The Joseph Rowntree Foundation (JRF), a charity that funds UK wide research and development, have called for ‘urgent and fundamental reform’ of the housing market following what they call a ‘failure of policy-makers to learn the lessons from previous boom and bust cycles’.  The UK, which has one of the most volatile housing markets in the world, has been subjected to four boom and bust cycles since the 70s with house prices increasing by 250 per cent between 1994 and 2008. These cycles serve to distort housing choices, ultimately drive up arrears and repossession rates and inhibit house building.
The JRF Housing Market Taskforce, convened in 2009, has recommended policy options that would, when put together, help create a more stable housing market, protecting home owners and affording more buyers the ability to get onto the property ladder.

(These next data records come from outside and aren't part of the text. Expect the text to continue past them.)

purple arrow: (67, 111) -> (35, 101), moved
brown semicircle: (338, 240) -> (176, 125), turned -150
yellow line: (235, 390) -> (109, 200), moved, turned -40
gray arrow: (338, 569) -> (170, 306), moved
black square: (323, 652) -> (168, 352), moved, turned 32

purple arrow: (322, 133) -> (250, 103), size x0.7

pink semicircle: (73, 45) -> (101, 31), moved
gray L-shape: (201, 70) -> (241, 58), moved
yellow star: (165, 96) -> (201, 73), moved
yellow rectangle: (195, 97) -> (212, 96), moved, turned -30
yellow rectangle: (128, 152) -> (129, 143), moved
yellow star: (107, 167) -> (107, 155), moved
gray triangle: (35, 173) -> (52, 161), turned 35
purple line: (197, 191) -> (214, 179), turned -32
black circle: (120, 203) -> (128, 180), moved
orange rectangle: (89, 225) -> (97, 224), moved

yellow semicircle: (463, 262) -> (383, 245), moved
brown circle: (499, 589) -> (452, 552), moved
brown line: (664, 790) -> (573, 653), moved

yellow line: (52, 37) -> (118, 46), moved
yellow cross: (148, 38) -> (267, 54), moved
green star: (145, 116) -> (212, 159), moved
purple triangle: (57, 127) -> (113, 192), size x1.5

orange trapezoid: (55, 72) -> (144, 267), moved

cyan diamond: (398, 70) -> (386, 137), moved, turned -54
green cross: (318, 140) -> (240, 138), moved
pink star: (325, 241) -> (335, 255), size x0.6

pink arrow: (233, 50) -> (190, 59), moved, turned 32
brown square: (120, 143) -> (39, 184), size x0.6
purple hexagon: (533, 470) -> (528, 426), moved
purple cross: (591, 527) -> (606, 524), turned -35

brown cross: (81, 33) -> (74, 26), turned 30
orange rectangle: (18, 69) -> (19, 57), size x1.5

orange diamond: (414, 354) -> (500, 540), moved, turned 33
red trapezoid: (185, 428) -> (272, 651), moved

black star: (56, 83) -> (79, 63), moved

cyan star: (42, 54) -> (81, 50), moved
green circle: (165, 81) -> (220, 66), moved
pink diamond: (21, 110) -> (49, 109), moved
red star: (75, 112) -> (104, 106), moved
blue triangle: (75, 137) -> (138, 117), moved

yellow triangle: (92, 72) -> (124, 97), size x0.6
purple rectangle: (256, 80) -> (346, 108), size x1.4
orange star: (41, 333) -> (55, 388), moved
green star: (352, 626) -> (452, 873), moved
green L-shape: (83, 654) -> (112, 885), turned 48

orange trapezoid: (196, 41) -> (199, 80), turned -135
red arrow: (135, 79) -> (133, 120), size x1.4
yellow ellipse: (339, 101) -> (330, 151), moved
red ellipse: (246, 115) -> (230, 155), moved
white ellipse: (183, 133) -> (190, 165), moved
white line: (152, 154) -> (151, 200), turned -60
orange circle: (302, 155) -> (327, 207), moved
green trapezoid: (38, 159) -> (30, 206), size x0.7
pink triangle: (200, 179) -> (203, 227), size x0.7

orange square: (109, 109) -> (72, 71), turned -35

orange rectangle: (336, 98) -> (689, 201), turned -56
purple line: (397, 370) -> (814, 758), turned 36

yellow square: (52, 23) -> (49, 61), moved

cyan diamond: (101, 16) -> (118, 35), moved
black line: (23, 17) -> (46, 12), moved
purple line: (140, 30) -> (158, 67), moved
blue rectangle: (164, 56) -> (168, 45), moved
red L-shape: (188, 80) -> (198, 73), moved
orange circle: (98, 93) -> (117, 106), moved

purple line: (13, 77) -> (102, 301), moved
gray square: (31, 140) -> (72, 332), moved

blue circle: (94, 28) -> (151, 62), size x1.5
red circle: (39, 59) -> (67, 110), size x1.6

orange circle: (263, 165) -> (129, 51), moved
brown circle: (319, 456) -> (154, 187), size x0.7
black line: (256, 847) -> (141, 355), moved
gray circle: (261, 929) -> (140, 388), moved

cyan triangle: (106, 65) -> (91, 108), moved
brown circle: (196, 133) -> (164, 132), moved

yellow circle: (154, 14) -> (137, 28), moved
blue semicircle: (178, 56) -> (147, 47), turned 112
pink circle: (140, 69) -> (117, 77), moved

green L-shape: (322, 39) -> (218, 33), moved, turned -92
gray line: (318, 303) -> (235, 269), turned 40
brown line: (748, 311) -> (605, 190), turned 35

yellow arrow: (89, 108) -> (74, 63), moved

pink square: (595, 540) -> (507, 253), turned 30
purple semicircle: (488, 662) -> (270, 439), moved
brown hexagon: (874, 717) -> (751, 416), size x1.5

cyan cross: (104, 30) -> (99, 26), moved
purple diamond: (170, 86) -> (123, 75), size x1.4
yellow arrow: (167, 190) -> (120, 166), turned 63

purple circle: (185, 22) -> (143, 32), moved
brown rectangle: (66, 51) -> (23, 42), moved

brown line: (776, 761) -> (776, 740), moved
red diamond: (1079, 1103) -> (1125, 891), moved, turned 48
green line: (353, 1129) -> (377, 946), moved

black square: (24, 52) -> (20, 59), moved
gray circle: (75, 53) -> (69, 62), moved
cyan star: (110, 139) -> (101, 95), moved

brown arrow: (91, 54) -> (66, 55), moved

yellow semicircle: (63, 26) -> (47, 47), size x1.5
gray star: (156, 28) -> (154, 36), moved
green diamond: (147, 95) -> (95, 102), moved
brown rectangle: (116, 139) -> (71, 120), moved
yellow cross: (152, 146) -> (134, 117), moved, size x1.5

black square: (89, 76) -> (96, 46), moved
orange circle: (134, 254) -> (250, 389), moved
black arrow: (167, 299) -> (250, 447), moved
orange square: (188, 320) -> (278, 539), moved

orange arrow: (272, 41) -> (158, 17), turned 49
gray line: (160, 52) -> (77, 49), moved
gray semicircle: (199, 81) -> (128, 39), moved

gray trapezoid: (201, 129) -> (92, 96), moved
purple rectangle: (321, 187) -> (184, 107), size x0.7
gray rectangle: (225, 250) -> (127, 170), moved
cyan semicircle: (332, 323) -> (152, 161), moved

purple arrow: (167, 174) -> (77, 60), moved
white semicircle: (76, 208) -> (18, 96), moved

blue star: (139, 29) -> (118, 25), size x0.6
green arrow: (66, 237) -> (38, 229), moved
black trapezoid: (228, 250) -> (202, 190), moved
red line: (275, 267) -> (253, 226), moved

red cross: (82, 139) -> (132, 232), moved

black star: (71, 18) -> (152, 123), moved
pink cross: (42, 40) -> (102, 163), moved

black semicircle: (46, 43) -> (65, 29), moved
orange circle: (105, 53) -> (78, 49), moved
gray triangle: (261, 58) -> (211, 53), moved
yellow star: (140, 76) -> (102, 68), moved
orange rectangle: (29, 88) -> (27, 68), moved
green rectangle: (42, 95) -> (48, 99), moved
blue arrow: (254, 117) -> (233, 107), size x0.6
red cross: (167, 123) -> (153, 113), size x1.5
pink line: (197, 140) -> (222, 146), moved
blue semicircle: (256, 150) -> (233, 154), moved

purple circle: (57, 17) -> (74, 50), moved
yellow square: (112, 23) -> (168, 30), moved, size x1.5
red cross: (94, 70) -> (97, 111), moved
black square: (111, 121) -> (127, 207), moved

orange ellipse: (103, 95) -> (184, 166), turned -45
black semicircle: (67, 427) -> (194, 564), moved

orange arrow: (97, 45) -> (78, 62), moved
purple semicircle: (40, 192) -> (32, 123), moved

Some of the recommendations include:
Increased supply of housing
Reform of Stamp Duty and Council Tax
Whilst supply is key to managing the volatility of house prices the scale of any increase means that this, on its own, will not reduce the volatility in the housing market.
Both Stamp Duty and Council Tax could go some way to helping reduce volatility in the short term and the Taskforce believe that this should be linked to property values.
In the three decades since 1980 some 840,000 households have undergone repossession proceedings as a result of their failure, for whatever reason, to make repayments.  With the increased threat of redundancies this figure will ultimately increase, leading the Taskforce to request improvement on the current system of safety nets.